◆ **WHAT NEEDS TO BE DONE**
Filter this material down to the lines that hold "Heizungsventil", copying each one.

◆ **INFORMATION SUPPLIED**
┏━━

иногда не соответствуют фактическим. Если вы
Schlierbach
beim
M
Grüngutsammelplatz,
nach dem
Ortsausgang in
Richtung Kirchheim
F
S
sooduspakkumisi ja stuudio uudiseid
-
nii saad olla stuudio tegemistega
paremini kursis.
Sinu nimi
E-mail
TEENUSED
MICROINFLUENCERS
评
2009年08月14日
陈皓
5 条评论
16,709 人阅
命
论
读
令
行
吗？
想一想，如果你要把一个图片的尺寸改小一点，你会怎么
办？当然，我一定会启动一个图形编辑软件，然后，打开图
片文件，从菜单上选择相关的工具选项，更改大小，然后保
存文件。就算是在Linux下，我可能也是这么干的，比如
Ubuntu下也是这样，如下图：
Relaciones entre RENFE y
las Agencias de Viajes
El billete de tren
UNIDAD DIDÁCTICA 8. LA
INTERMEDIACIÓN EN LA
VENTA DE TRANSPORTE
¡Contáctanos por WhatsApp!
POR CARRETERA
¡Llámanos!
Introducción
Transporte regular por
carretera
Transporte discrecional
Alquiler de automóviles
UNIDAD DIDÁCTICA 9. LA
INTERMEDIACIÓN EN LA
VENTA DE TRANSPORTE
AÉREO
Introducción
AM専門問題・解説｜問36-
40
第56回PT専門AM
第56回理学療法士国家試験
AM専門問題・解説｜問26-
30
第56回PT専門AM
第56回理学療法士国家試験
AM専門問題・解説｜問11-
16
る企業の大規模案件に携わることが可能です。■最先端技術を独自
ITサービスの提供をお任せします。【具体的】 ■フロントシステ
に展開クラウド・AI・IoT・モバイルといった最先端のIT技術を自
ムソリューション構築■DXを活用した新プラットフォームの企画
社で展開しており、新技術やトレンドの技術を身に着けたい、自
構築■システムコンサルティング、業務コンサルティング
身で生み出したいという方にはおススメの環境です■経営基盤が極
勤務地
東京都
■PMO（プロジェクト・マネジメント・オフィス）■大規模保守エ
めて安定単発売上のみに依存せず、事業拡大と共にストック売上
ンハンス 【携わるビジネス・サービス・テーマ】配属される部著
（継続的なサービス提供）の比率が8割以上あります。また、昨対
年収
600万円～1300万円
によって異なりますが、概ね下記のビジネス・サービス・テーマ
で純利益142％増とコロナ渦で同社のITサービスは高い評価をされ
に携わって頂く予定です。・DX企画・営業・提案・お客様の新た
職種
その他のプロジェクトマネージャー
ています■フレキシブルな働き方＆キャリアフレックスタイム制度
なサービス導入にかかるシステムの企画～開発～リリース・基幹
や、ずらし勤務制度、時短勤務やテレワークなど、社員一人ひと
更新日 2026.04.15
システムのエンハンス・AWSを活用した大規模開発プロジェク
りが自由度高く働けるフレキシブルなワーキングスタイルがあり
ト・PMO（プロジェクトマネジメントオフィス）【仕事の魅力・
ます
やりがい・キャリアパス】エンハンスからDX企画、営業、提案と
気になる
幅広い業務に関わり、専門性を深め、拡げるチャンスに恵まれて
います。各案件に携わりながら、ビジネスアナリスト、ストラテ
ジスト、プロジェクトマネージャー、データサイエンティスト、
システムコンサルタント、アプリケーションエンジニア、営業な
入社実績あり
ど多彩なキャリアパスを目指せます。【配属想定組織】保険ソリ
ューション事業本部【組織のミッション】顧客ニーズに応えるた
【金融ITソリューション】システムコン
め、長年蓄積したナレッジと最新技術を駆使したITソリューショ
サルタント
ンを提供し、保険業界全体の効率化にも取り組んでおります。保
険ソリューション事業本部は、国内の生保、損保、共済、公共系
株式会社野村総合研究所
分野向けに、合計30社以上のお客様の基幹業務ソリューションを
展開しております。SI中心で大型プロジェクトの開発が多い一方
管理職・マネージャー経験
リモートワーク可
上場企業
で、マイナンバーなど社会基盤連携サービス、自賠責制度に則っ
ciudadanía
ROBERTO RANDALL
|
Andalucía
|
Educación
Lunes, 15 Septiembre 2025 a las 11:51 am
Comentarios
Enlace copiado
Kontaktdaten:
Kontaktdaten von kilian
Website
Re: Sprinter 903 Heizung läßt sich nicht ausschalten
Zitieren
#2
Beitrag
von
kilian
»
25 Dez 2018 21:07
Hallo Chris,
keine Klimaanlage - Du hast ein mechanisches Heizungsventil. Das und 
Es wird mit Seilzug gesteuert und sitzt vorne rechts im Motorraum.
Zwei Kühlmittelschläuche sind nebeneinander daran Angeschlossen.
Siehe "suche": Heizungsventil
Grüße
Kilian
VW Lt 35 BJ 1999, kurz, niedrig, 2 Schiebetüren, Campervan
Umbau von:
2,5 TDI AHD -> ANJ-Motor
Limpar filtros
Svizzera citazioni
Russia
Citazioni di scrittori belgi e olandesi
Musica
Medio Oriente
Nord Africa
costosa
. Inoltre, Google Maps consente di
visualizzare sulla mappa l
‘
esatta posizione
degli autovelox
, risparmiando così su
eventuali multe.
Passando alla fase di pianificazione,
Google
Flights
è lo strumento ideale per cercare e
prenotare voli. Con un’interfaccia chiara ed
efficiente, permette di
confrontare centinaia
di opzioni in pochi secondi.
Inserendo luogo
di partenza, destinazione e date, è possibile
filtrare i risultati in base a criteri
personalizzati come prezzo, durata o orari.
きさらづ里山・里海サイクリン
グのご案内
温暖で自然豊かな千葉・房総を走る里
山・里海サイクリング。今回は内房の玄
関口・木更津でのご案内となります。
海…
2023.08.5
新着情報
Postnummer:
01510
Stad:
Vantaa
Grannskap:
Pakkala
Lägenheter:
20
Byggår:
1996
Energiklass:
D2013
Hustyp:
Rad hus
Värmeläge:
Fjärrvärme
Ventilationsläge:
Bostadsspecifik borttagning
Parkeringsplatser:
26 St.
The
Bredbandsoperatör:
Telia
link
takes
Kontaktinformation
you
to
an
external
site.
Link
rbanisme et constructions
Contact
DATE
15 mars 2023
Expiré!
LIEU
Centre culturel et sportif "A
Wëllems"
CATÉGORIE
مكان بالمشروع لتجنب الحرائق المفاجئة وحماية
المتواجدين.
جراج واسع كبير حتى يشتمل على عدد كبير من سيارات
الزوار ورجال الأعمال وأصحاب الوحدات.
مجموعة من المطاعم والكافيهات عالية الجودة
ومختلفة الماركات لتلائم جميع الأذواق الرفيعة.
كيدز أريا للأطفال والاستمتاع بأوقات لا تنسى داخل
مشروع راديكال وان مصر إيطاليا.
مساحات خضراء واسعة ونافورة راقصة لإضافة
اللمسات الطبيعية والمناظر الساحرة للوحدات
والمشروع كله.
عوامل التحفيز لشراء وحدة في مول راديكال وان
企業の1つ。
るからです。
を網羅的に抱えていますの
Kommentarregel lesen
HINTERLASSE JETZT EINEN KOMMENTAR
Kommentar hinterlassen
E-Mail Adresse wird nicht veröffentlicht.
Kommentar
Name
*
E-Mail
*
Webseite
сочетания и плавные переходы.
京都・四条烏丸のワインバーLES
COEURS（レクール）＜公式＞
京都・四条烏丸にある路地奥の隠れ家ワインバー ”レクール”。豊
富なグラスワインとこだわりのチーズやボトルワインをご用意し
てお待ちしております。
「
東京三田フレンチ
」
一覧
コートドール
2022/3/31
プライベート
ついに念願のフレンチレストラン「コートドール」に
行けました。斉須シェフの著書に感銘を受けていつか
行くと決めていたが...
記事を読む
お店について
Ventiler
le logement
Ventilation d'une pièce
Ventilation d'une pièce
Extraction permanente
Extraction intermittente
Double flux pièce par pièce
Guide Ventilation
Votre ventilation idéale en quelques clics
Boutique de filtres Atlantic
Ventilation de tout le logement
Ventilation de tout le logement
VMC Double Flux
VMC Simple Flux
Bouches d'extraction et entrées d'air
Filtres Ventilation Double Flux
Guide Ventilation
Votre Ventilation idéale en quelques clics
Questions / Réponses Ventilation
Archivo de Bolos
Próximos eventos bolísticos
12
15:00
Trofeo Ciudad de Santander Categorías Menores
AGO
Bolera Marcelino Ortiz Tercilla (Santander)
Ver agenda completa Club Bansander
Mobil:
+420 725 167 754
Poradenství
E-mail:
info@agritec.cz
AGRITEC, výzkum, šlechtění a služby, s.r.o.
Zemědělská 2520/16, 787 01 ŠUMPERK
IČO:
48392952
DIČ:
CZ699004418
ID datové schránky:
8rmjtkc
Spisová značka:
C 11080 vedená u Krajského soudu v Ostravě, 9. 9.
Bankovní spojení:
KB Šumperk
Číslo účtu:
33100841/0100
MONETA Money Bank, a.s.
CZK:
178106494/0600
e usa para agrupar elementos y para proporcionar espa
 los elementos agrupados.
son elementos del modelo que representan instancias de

┗━━

◆ **ANSWER AREA**
keine Klimaanlage - Du hast ein mechanisches Heizungsventil. Das und 
Siehe "suche": Heizungsventil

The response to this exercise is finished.